Professor Vickers was knighted in 2005 in recognition of his public service as head of the UK’s Office of Free Trading, following previous posts as chief economist of the Bank of England and as a member of the Monetary Policy Committee, the body in control of UK interest rates. However, he is perhaps best known for chairing the Independent Commission on Banking in 2010–11, which recommended fundamental reform to improve stability and competition in UK banking after the global financial crisis. Vickers’ scholarly research interests span theory and policy, especially relating to competition and regulation. Currently, he is working on questions in incentive theory, the theory of multiproduct monopoly, and bundling.
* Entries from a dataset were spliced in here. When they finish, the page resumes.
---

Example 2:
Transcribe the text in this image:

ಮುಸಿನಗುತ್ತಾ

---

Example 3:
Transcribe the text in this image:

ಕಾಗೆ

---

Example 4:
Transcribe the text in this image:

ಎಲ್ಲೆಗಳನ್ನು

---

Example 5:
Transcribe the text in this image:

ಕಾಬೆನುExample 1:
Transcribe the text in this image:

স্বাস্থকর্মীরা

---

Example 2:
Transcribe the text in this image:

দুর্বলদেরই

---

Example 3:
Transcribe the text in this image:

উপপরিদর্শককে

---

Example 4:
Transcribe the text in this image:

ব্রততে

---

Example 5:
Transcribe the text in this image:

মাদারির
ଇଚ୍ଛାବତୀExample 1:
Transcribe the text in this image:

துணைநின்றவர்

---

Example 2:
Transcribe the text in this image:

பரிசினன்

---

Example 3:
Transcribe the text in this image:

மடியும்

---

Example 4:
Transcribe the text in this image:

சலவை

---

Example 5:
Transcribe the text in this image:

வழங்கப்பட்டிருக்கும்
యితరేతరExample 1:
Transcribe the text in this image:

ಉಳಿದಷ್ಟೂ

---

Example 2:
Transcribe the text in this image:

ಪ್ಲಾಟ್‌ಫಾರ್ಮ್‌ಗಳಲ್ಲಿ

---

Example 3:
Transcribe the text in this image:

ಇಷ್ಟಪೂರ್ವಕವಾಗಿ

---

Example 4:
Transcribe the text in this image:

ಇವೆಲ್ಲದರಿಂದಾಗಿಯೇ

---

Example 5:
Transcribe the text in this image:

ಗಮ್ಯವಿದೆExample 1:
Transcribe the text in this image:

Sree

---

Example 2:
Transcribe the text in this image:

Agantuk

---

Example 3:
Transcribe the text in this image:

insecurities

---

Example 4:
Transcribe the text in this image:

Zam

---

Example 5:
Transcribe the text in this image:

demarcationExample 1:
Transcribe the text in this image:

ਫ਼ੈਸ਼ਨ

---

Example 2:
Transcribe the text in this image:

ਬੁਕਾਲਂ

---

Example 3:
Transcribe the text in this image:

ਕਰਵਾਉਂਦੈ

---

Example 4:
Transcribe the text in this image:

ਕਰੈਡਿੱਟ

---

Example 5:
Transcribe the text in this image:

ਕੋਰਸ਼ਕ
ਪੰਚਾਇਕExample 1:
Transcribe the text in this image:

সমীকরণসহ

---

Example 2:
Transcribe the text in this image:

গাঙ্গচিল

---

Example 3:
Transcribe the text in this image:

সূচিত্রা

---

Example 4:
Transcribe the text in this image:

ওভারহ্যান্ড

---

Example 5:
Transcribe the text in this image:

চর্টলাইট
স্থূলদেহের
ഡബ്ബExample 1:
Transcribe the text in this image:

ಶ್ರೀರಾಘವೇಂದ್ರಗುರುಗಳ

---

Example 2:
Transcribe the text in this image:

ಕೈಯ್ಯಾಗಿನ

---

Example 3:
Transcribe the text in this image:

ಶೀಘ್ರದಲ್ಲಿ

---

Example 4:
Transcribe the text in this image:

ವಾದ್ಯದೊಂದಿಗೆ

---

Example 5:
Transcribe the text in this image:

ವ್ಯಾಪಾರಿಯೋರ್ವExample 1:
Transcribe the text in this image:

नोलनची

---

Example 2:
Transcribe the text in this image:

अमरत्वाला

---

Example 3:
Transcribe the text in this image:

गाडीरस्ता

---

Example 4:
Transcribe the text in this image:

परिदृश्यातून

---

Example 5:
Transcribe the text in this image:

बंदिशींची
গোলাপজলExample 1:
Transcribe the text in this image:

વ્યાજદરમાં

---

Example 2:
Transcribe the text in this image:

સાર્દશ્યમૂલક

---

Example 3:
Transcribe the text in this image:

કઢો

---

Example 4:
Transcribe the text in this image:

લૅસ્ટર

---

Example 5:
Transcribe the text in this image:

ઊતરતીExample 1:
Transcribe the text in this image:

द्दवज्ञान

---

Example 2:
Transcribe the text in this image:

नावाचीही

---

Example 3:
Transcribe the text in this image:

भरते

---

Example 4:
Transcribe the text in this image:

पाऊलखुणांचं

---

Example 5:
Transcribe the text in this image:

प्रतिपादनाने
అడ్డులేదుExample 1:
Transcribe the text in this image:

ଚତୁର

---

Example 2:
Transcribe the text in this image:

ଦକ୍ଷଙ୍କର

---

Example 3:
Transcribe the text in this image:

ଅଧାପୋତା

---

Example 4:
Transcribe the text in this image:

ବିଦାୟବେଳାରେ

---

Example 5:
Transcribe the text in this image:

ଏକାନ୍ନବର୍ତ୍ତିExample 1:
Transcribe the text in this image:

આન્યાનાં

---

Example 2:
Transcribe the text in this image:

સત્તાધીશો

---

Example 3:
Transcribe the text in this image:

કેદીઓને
Senior Reporter at ProPublica

Jesse Eisinger is a senior reporter at ProPublica. In April 2011, he and a colleague won the Pulitzer Prize for National Reporting for a series of stories on questionable Wall Street practices that helped make the financial crisis the worst since the Great Depression. He won the 2015 Gerald Loeb Award for commentary. He has also twice been a finalist for the Goldsmith Prize for Investigative Reporting. He was a regular columnist for The New York Times’s Dealbook section. His work has appeared in The New York Times, The Atlantic, NewYorker.com, The Washington Post, The Baffler, The American Prospect, and on NPR and “This American Life.” Before joining ProPublica, he was the Wall Street Editor of Conde Nast Portfolio and a columnist for the Wall Street Journal, covering markets and finance. He lives in Brooklyn with his wife, the journalist Sarah Ellison, and their daughters.
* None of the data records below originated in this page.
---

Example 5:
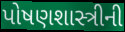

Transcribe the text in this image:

પોષણશાસ્ત્રીની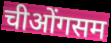
चीओंगसम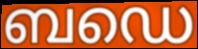
ബഡെ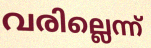
വരില്ലെന്ന്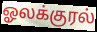
ஓலக்குரல்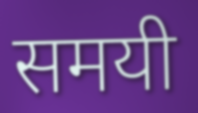
समयीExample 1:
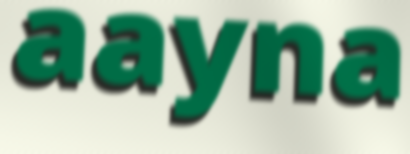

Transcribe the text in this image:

aayna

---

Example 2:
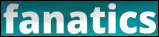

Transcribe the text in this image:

fanatics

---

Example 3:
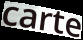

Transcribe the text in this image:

carte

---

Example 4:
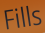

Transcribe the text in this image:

Fills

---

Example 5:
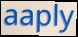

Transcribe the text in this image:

aaplyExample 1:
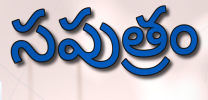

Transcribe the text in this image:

సపుత్రం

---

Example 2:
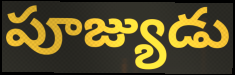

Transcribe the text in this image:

పూజ్యుడు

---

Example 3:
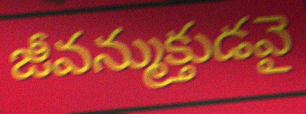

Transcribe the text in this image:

జీవన్ముక్తుడవై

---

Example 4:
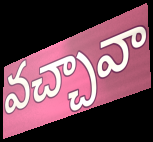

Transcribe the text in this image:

వచ్చావా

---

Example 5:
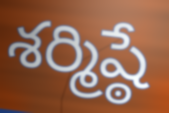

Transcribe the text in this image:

శర్మిష్ఠే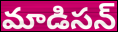
మాడిసన్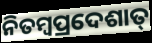
ନିତମ୍ବପ୍ରଦେଶାତ୍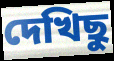
দেখিছু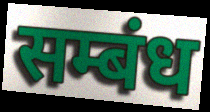
सम्बंध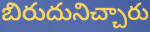
బిరుదునిచ్చారుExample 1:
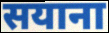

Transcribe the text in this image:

सयाना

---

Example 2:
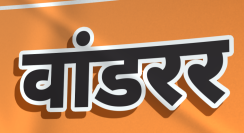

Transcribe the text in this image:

वांडरर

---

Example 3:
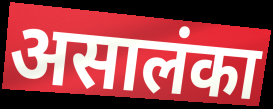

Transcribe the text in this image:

असालंका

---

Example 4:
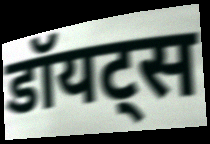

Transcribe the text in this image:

डॉयट्स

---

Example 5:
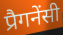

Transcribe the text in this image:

प्रैगनेंसीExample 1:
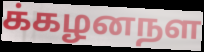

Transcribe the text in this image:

க்கழனநள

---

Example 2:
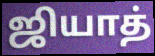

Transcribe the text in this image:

ஜியாத்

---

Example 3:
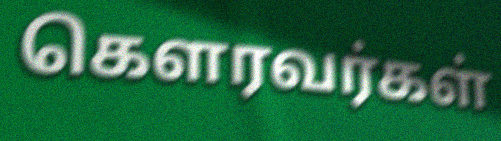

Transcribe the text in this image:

கெளரவர்கள்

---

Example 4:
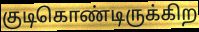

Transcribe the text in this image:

குடிகொண்டிருக்கிற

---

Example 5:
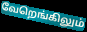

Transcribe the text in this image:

வேறெங்கிலும்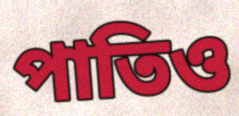
পাতিও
U.S. District Judge for the Southern District of New York

Jed Rakoff, who is a federal judge for the court that covers New York’s financial district, has been called by the Los Angeles Times “the strongest voice on the bench for bringing Wall Street wrongdoers to justice.” Famously outspoken, he is the author of author of five books, 135 published articles, 600 speeches, and 1500 judicial opinions. He also writes regularly for the New York Review of Books. Judge Rakoff was nominated to the court in 1966, after serving as a federal prosecutor and chief of financial crimes prosecutions in the Southern District, followed by 15 years of “white collar” criminal defense. Since 1988, he has also been an Adjunct Professor at Columbia Law School, teaching four upper level courses.